(WORK REQUEST) Sort through the data and copy the lines holding the word "none".

(RECORD SET)
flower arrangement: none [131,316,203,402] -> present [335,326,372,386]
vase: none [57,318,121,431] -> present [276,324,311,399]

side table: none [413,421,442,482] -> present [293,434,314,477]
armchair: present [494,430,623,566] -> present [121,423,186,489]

--

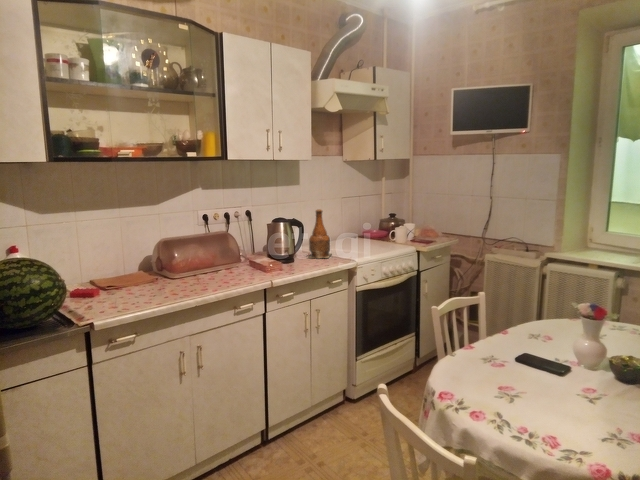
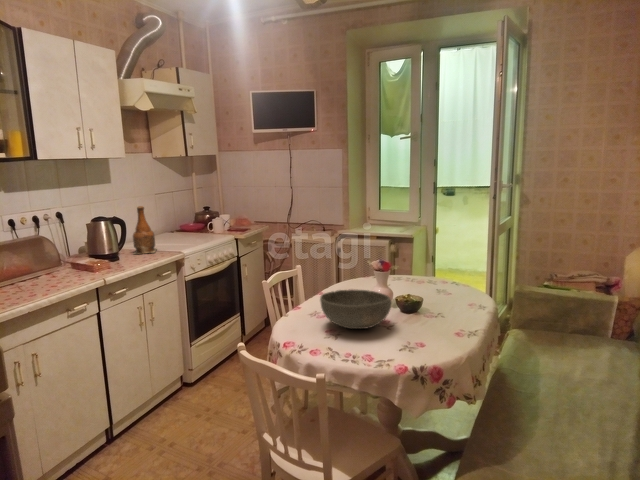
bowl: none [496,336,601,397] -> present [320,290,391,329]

...

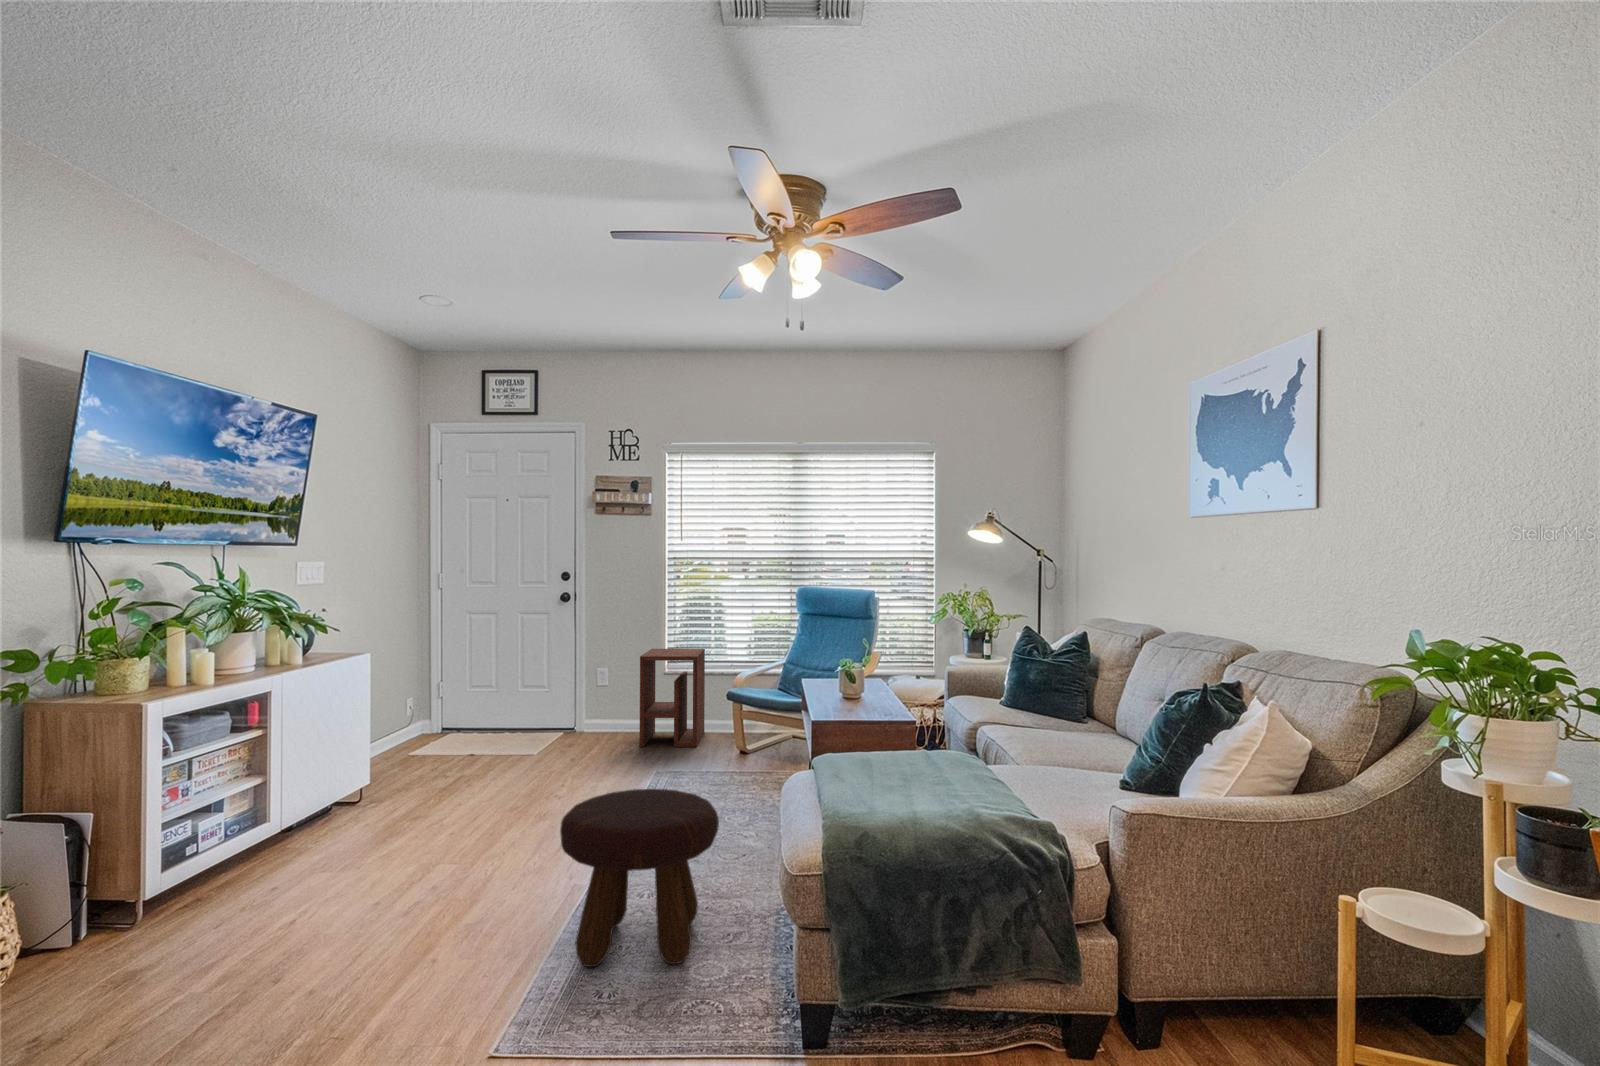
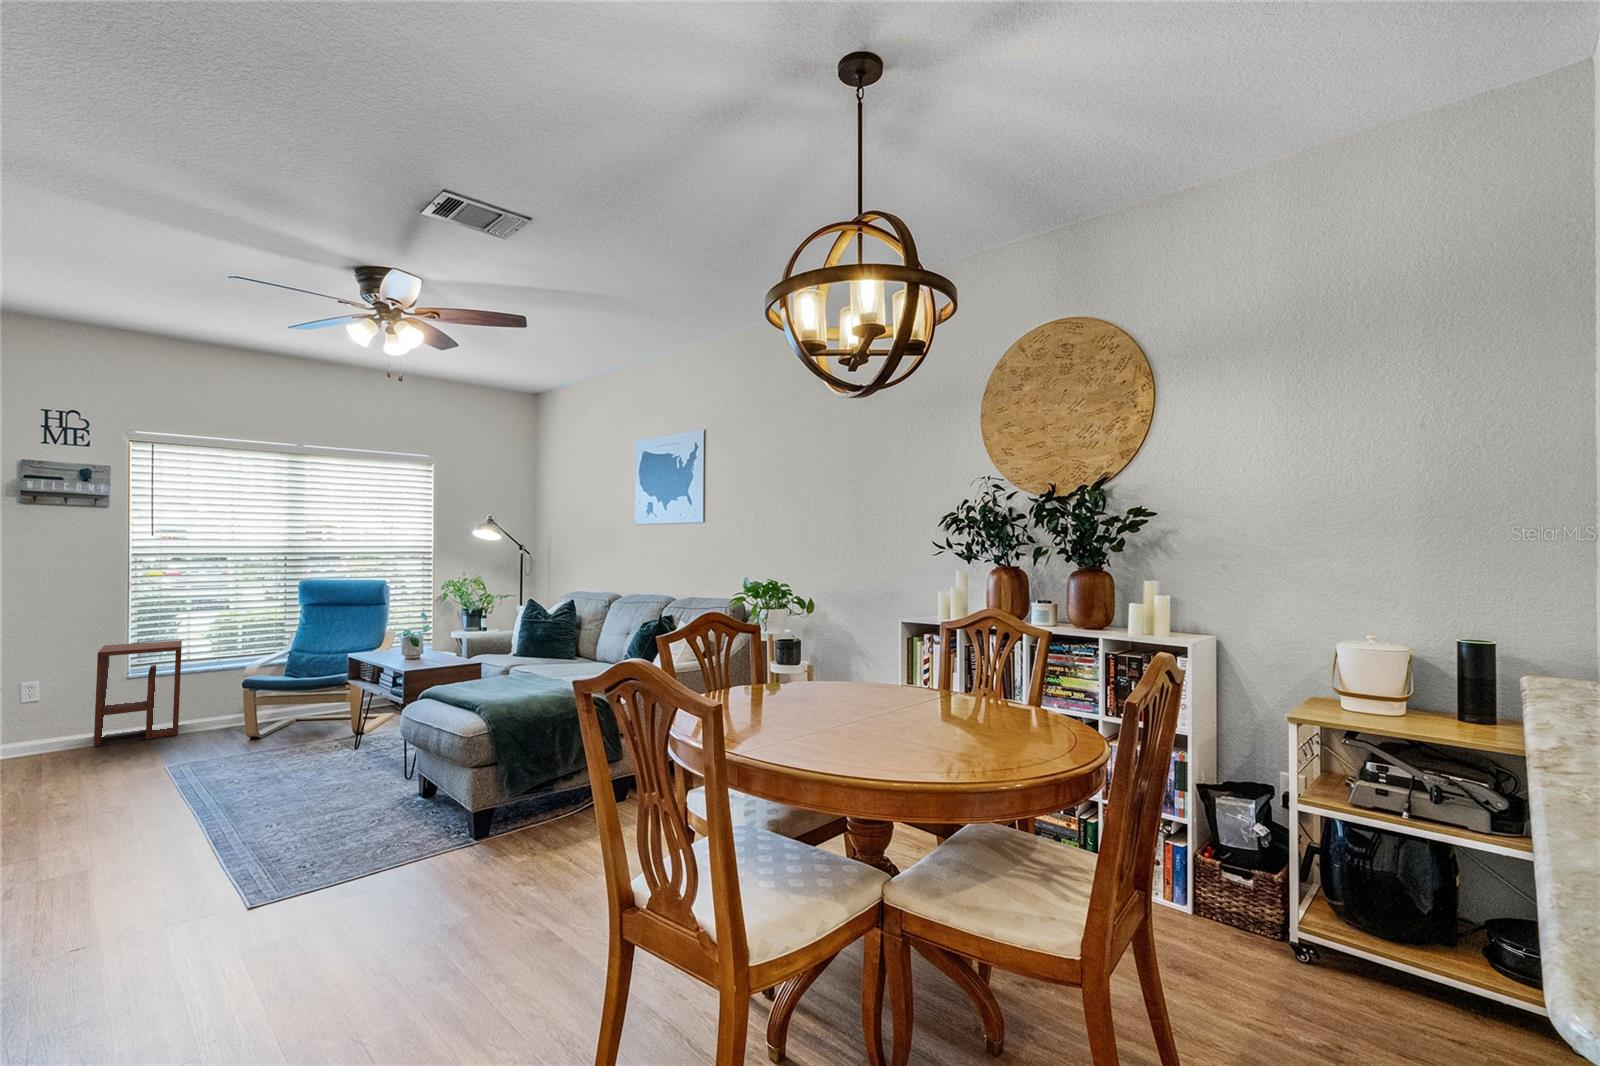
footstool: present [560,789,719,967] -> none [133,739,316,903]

(SOLVED PROBLEM)
flower arrangement: none [131,316,203,402] -> present [335,326,372,386]
vase: none [57,318,121,431] -> present [276,324,311,399]
side table: none [413,421,442,482] -> present [293,434,314,477]
bowl: none [496,336,601,397] -> present [320,290,391,329]
footstool: present [560,789,719,967] -> none [133,739,316,903]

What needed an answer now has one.